Since ETFs are usually tied to a market index, they don’t require as much hands-on management as equivalent mutual funds do. This can be both an advantage and a disadvantage depending on your goals and current situation. If you’re looking for a stable long-term investment instrument, this is another factor that plays in favor of ETFs. On the other hand, if you prefer to have more control on a moment-to-moment basis, you may want to look into other options.
Last but not least, ETFs tend to be more affordable, which can be a major attracting factor for a lot of people. As we said earlier, this makes them a great option for beginners without a solid financial foundation. At the same time, they can still be an attractive choice for more experienced traders who want to improve their performance and the overall stability of their portfolio.
How to Minimize Your Risk
Becoming as familiar as possible with the ETFs you’re trading is the best way to minimize your risk and ensure that you’re making the best with your current finances. It’s going to take some time to do this kind of research properly, as we mentioned earlier. That’s why you should not treat ETFs as something that requires a light approach. You will have to put a lot of effort into ensuring that you’re playing your cards right. If you do it properly, though, ETFs can be a good way to improve your portfolio’s diversity while leaning towards more risk-averse investments.

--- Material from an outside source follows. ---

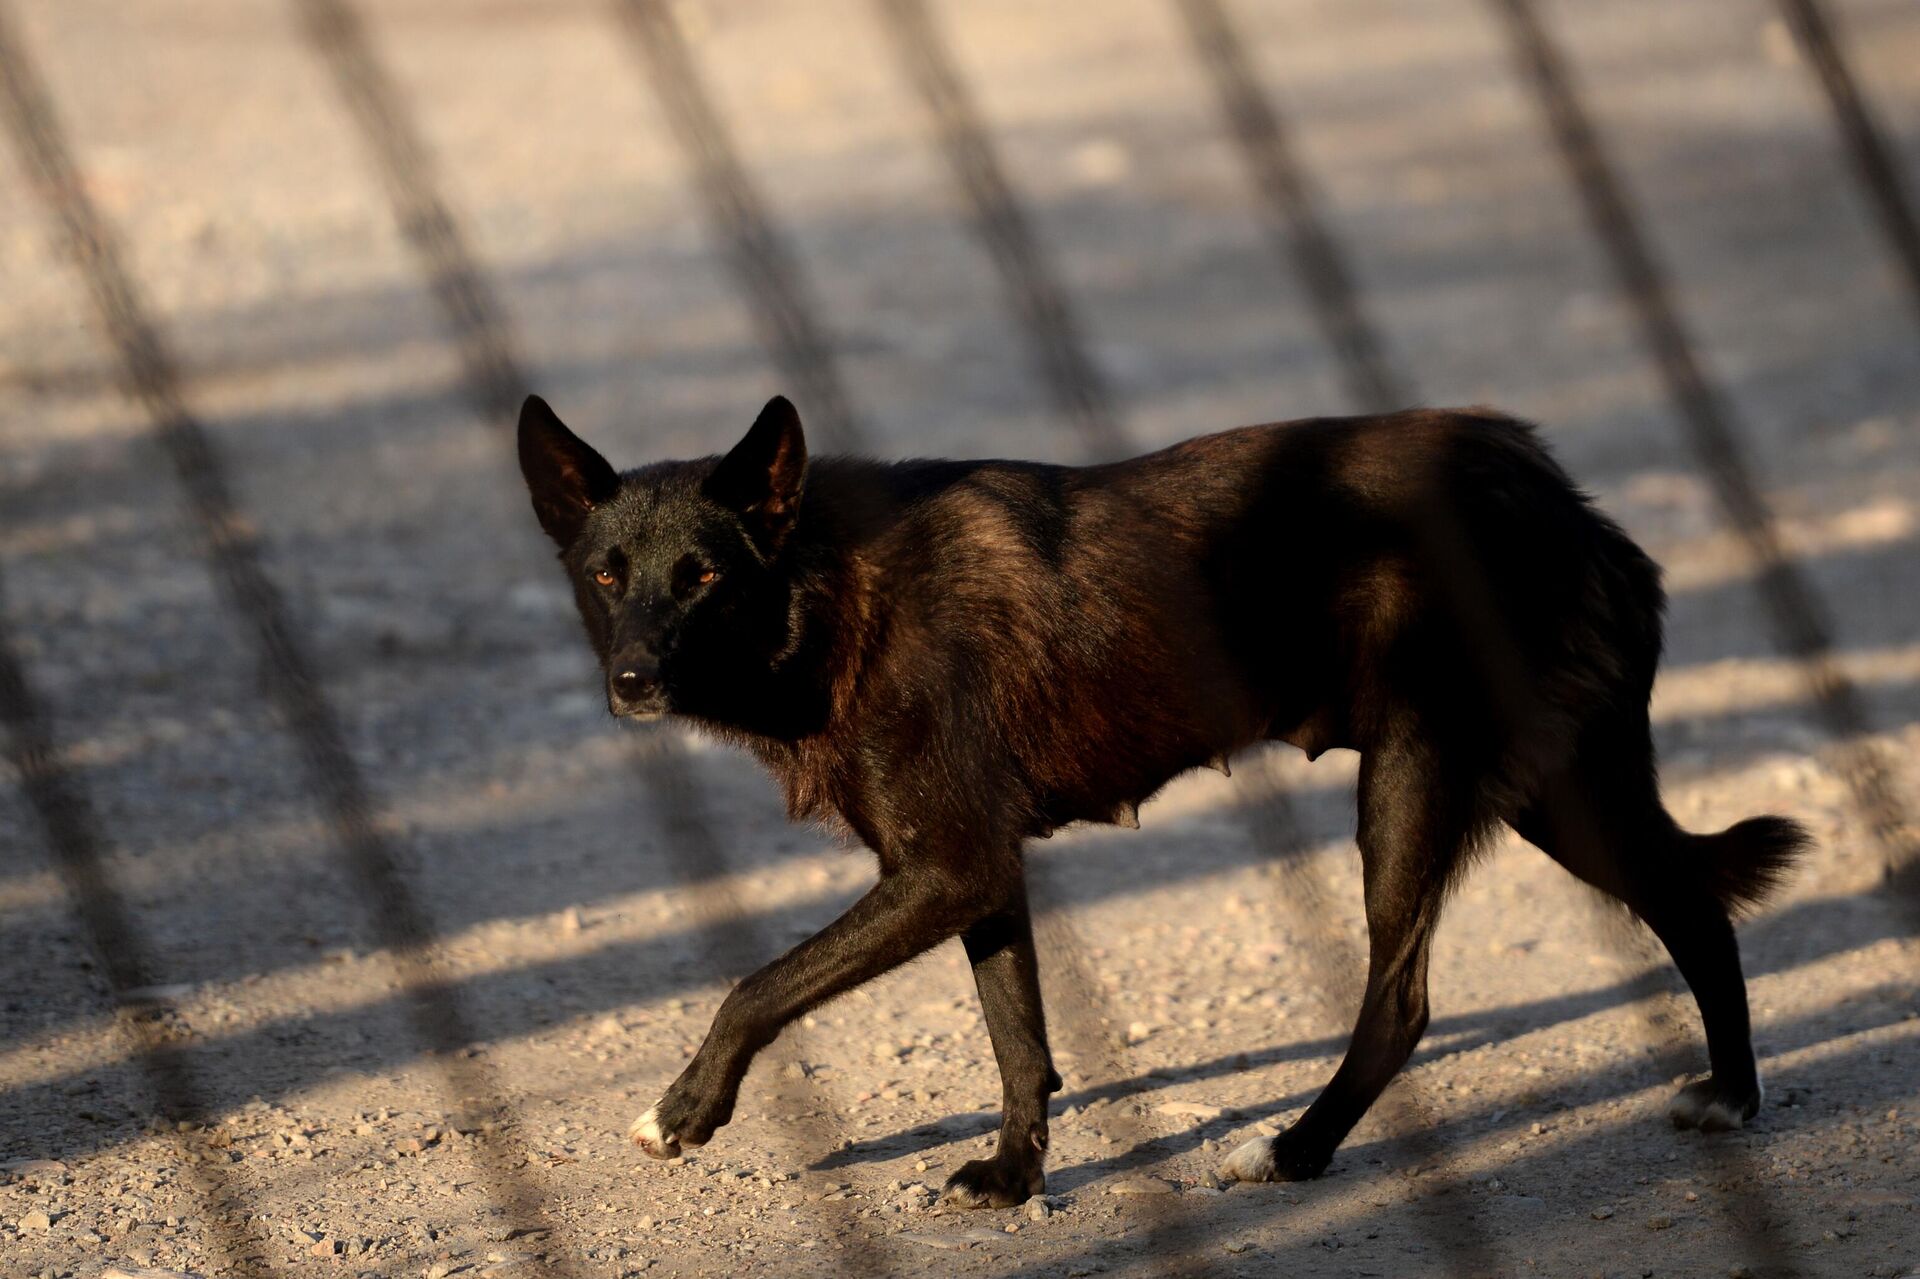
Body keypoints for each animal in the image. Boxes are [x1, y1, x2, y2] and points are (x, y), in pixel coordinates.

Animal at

Talking to an experienced advisor is often a good idea if you have serious plans about using ETFs in your operations. You should ensure that you’re seeing the full picture, as there are lots of intricacies when it comes to this market. Patience is going to be key here, so take your time and don’t be afraid to start out a bit more slowly. It’s going to pay off in the long run.
Once you’ve started to really dig into ETFs and what they have to offer, you’re likely going to notice some patterns on the market. It’s important to pay attention to those developments and try to leverage them as best as you can. And of course, try to learn something from the whole ordeal and build up your experience!